Large-scale Artificial Intelligence for Brain Mapping
Large-scale Artificial Intelligence for Brain Mapping
The team Large-Scale AI for Brain Mapping forms the Young Investigator Group of the Helmholtz AI local unit in Jülich and develops artificial intelligence (AI) methods for large-scale microstructural mapping of the human brain. Embedded in the Big Data Analytics group of the Institute for Neuroscience and Medicine (INM-1), we contribute to the development of a multimodal digital atlas of the human brain at cellular resolution. The focus of our team is on representation learning methods that help to uncover microstructural principles of human brain organization. We specifically aim to develop a large foundation model from petabyte-scale microscopic imaging datasets acquired at INM-1 that capture the spatial distributions of neuronal cells (cytoarchitecture), nerve fiber bundles (fiberarchitecture), neurotransmitter receptors (chemoarchitecture) and their genetic foundation (genomics). The resulting model will provide a holistic data-driven characterization of microstructural brain architecture at the whole-brain level, and enable downstream tasks such classification of brain structures, characterization of structural principles, generative modeling, and cross-modality inference. Driven by continuously increasing image resolutions and data volumes, as well as increasingly more powerful and compute-intensive AI approaches, we approach large-scale AI using the High-Performance Computing (HPC) systems provided by the Jülich Supercomputing Center (JSC), including the European flagship exascale supercomputer JUPITER.

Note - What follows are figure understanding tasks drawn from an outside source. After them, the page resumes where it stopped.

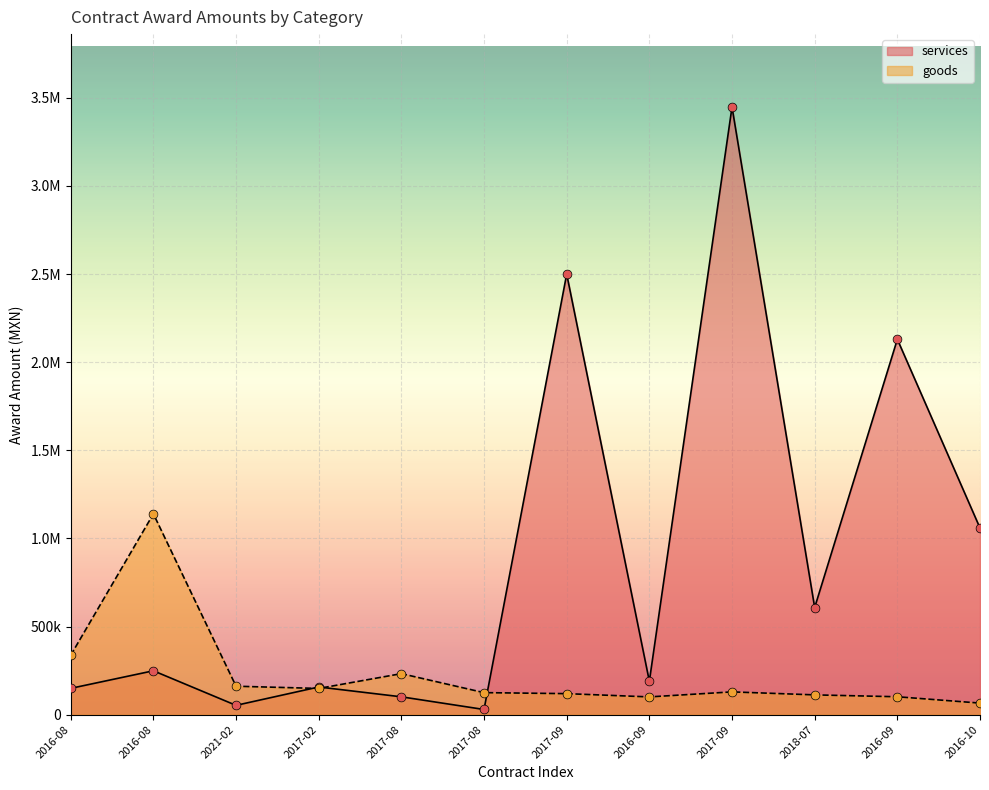

Which series has the largest total across all categories?

services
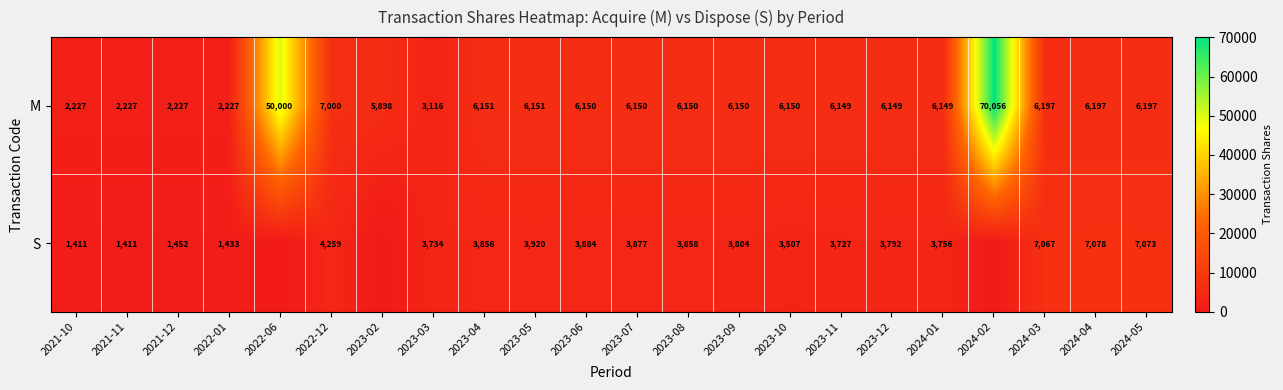

Rank the series at 2022-12 from highest to lowest value.

M, S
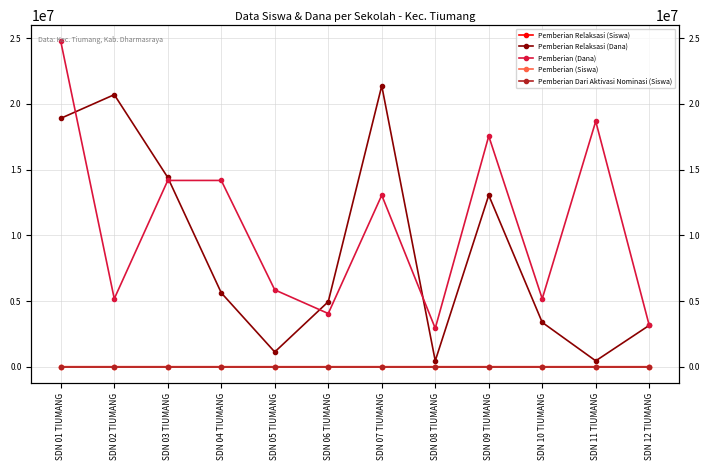

At which category is the sum across all series the highest?

SDN 01 TIUMANG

We work with an interdisciplinary network of national and international partners. Our methods are used for the further development of the Julich Brain Atlas and thus contribute to the EBRAINS research infrastructure. Within the Helmholtz International BigBrain Analytics & Learning Laboratory (HIBALL), we collaborate closely with researchers in the fields of neuroscience and machine learning in Montréal, Canada on the development of the BigBrain high-resolution human brain model. In the X-BRAIN project of the Helmholtz Imaging Platform (HIP), we work together with colleagues at HMGU Munich and LMU Munich on AI methods for deepening our understanding of the relationship between cytoarchitecture and the genetic organization in the brain. We contribute to teaching activities of the department „Big Data Analytics for Microscopic Images“ for the programs Computer Science and Artificial Intelligence for Data Science at Heinrich-Heine University (HHU) Düsseldorf.